Directions
1. Decide whether each statement below agrees with the passage on Balochistan's borders, and answer yes or no for each, quoting the deciding words of that passage exactly. (a) The passage gives the total area of Baluchistan as approximately 340,000 square miles. (b) Lord Curzon defined Baluchistan as the country between the Gomal River and the Arabian Sea. (c) Davies describes the boundary between Baluchistan and the Frontier Province as ethnic rather than political.
2. Continue the passage on Balochistan's borders, picking up right after its final sentence.

Document extract
=-=-=-=-=

Balochistan

Balochistan Area and Location
Mir Nasir Khan II, Khan of Kalat (1840-75), was questioned about the borders of Baluchistan by the British  and Afghan envoys at his court. Replied the Khan: "My ancestor and namesake Nasir Khan Nuri had already replied in geographical terms to a similar question long ago, and I repeat: all those regions where the Baluch are settled are a part and parcel of our state."

Geography has played a very significant role in preserving Baloch identity. Baluchistan which is at present divided politically between three different countries, is, physically, a compact unit. Its total area is approximately 340,000 sq. miles, which is larger than several European states.




Different views are expressed on the national and ethnic borders of Baluchistan. The Encyclopadia of Islam says: "The exact boundaries of Balochistan are undetermined. In general, it occupies the southeastern part of the Iranian Plateau from the Kirman desert of Bam and Bashagird to the western borders of Sind and the Punjab." The Encyclopadia Britanica defines the borders as stretching "from the Gomal River in the northeast to the Arabian Sea in the south and from the borders of Iran and Afghanistan in the west and northwest to the Sulaiman Mountains and Kirthar Hills in the east, including the region of southeastern Iran." Lord Curzon had defined Baluchistan as "the country between the Helmand and the Arabian Sea, and between Kirman and Sind."


A.W.Hughes asserts that "Baluchistan in the modern acceptance of the term, may be said in a general sense to include all that tract of country which has for its northern and northeastern boundry the large kingdom of Afghanistan, its eastern frontier being limited by the British province of Sind and its western by the Persian state, while the Arabian Sea washes its southernbase for a distance of nearly six hundred miles ....... however,this can only be regarded as a very general description of the boundaries of Baluchistan."

Dames remarks: "Apart from modern political boundaries, Balochistan includes Persian Baluchistan, the Khanate of Kalat, and the British districts of Dera Ghazi Khan (with the adjoining mountains), Jacobabad, and part of Shikarpur as far as the Indus." Davies defines the ethnic border between the Pashtuns (or Afghans) and the Baloch in Pakistan as follows: "The boundry between Baluchistan and the Frontier Province is political, not ethnic ..... What approximates more nearly to an ethnic boundry between Pathan and Baluch runs from near the town of Chaudhwan in the Dera Ismail Khan district, through Thal Chotiali and Sibi to Chaman." Major
Raverty had referred to "Sair-ul-Bilad" for the boundaries of Balochistan, saying that "it extends from the town of Pahar-pur lying at the foot of the Salt Range, nearly 10 Kuroh north of the derah (Dera) of Ismail Khan, and includes Derha-Jat, to the ocean."

=-=-=-=-=

Records supplied

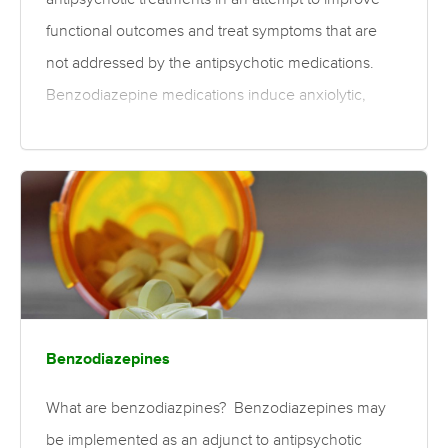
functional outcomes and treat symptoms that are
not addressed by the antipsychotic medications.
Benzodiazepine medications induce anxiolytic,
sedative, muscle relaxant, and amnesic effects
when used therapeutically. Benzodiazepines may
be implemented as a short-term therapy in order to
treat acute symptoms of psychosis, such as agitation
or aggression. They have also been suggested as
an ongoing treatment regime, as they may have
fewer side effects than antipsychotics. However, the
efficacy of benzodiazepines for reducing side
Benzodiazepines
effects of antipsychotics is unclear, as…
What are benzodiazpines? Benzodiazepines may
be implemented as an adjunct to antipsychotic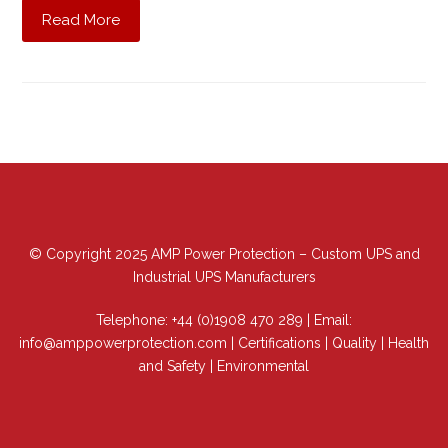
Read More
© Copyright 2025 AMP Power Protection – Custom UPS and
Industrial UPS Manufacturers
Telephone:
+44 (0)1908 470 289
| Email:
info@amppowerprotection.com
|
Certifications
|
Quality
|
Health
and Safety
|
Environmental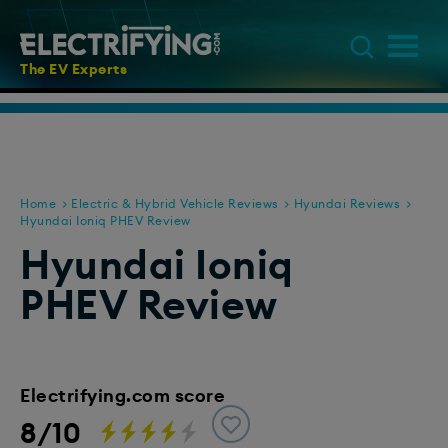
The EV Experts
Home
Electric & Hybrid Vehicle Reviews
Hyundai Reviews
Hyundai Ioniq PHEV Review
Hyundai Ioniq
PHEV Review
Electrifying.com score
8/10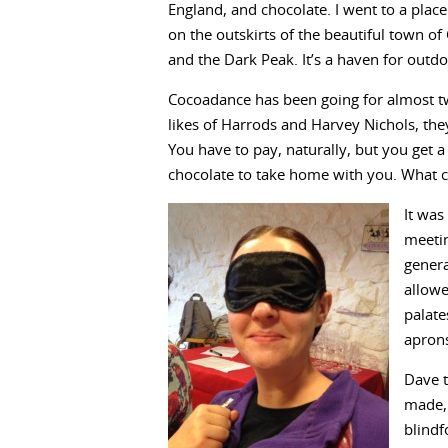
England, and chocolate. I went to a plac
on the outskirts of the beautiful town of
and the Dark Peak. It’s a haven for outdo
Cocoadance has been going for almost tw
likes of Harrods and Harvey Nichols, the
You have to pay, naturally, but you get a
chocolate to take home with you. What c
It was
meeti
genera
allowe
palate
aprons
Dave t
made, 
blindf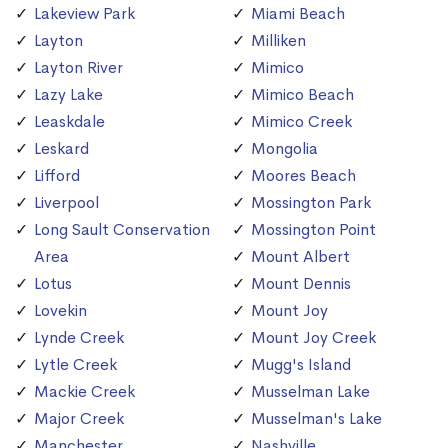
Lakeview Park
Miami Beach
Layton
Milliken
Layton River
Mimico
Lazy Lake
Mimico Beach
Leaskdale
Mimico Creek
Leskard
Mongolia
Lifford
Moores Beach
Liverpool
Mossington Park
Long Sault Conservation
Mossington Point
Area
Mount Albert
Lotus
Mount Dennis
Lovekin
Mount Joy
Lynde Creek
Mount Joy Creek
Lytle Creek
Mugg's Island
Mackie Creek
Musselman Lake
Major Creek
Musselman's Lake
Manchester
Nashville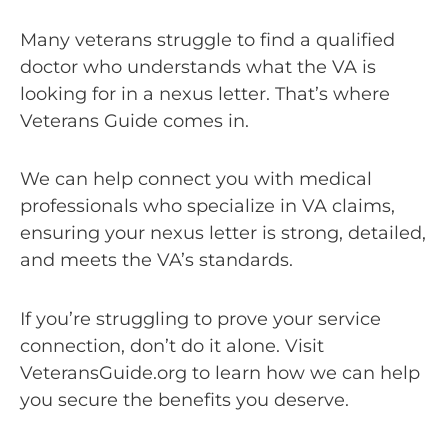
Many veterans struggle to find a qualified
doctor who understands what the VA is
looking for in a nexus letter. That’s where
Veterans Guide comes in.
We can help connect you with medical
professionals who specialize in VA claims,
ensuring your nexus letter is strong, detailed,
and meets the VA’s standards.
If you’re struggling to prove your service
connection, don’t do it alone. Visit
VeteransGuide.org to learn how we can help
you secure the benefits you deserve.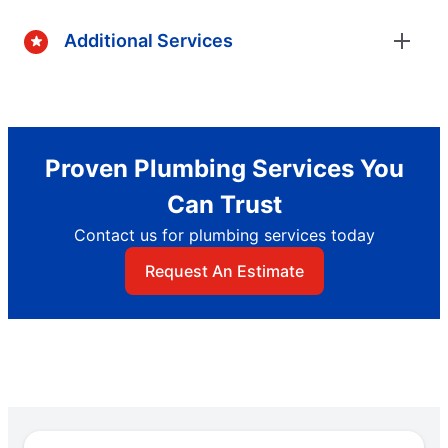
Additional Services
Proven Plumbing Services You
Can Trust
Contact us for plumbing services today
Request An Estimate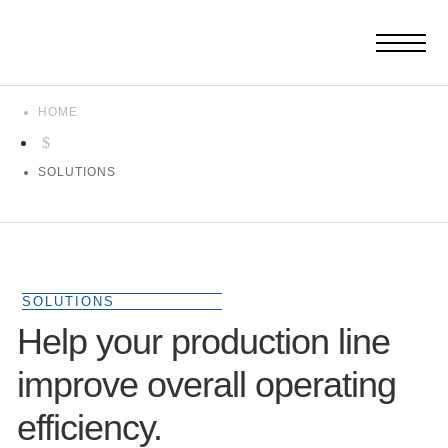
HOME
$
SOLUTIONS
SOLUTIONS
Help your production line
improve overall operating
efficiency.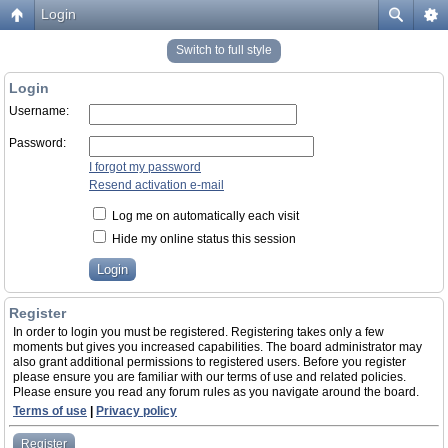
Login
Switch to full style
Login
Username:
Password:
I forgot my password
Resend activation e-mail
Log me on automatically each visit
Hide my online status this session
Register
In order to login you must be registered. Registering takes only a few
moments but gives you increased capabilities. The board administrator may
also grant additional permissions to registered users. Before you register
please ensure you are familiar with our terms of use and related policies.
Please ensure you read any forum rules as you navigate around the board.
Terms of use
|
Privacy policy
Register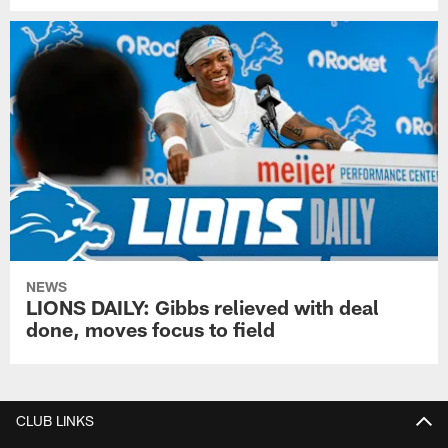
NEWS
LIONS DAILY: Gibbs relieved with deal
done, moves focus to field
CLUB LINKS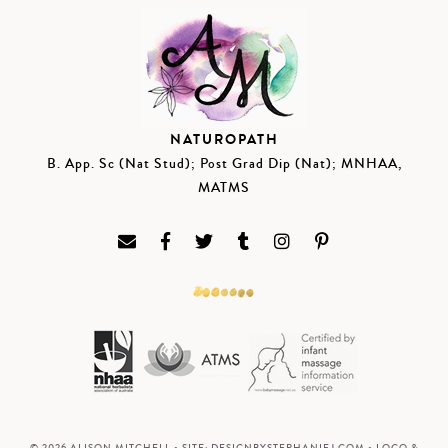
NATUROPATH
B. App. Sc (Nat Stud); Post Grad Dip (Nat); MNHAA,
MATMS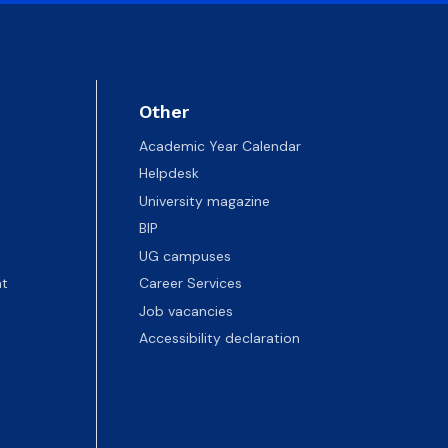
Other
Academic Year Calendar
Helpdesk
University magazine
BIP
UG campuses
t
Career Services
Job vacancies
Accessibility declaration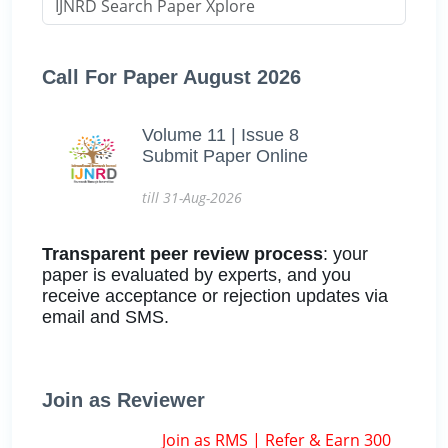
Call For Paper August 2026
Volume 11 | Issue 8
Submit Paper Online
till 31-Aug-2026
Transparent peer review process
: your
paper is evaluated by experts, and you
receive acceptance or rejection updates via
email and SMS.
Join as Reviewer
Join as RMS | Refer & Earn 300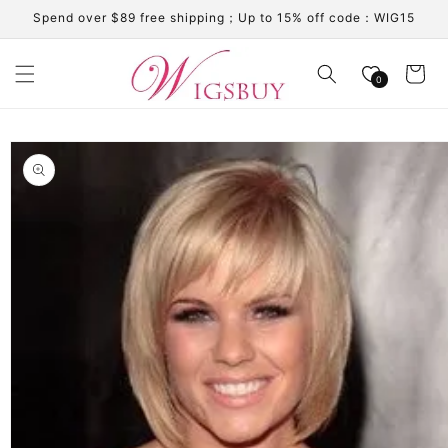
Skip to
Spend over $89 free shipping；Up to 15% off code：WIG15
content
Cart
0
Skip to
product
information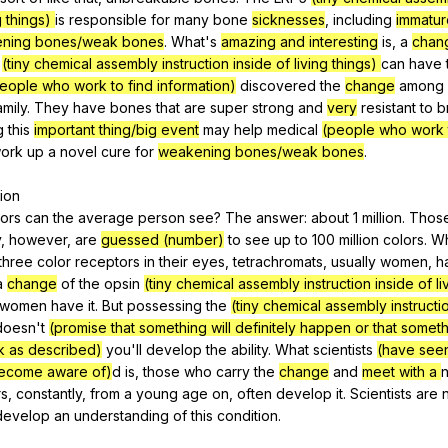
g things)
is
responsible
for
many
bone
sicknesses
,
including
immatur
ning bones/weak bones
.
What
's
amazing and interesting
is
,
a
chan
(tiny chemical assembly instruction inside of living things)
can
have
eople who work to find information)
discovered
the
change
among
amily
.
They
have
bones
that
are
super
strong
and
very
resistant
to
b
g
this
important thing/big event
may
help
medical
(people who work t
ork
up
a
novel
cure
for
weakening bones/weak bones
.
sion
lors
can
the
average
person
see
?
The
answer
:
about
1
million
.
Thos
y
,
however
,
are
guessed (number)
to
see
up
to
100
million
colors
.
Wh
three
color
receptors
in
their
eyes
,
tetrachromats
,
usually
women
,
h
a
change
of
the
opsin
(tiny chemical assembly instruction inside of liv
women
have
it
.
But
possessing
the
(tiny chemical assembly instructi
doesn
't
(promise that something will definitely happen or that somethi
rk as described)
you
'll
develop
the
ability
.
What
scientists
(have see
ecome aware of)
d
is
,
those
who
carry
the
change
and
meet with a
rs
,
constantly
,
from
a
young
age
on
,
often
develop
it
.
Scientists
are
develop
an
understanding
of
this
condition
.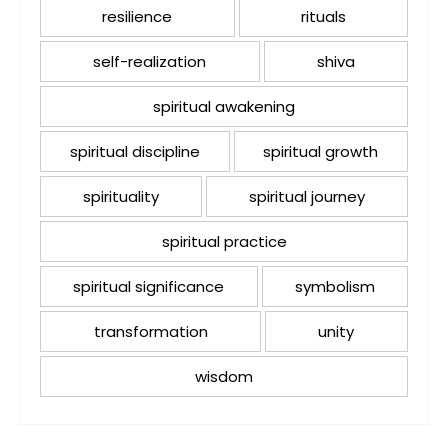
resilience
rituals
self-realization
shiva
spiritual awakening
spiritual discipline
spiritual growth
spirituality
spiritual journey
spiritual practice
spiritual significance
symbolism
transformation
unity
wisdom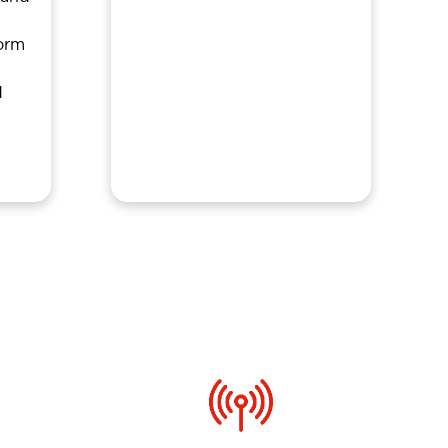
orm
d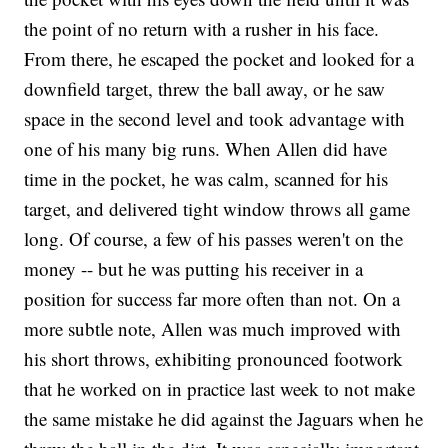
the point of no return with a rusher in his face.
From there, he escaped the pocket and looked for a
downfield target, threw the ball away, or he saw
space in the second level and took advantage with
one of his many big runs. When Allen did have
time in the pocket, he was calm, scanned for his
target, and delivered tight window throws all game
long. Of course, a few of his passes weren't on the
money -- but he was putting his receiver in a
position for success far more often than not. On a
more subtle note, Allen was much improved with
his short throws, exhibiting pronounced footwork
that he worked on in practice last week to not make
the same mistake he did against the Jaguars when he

=-=-=-=-=

Answers by item number
1.
(a) Yes: "Its total area is approximately 340,000 sq. miles"
(b) No: "the country between the Helmand and the Arabian Sea, and between Kirman and Sind."
(c) No: "The boundry between Baluchistan and the Frontier Province is political, not ethnic"

2.
The author of Khulasatul-Tawarikh, Sujan Rai Batalwi, describes "River Chanab as the eastern border between Baluchistan and Mughal India." Mir Nasir Khan II, Khan of Kalat (1840-75), was questioned about the borders of Baluchistan by the British and Afghan envoys at his court. Replied the Khan: "My ancestor and namesake Nasir Khan Nuri had already replied in geographical terms to a similar question long ago, and I repeat: all those regions where the Baluch are settled are a part and parcel of our state," Sir Thornton, foreign secretary to the Government of India had described the territory of Baluchistan under the control of the Khanate of Kalat: "That territory may be described as the mountainous country west of the Indus Valley, bounded on the north by Afghanistan, on the east by Sind and the Punjab, on the west by Persia, and on the south by the Arabian Sea ..... Its (Kalat) area is more than ten times that of Switzerland ..... and its coastline extends for nearly 600 miles." Robert Sandeman wrote on April 10, 1872, that the Khanate of Baluchistan "before we interfered in her affairs, extended in the north to Shaulkot, or, as called by us, Quetta; to the sea on the coast of Mekran; from the frontier of Persia beyond Kharan and Panjgur on the west; to Sind and the Punjab in the east." Iranian
writers describe Western Baluchistan as bounded by Central Kawir in the north, by the Sea of Oman in the south and Pakistan in the east, and by the Kirman province of Iran in the west. Mohammad Sardar Khan has suggested the map of Baluchistan "be drawn from Sarakhs on the Russian border to Gunabad, Meshad, thence straight to Bampur, Ramish and finally to Bander Abbas, the territory to the east of this line, touching the boundaries to the Baloch territories of Afghanistan and Mekuran is mainly a Baluch country." Several other maps published by the nationalists claim more or less the same territory as described by Sardar Khan. It is interesting to note that most of the maps are based on the information collected by Lord Curzon during his travels in Iran.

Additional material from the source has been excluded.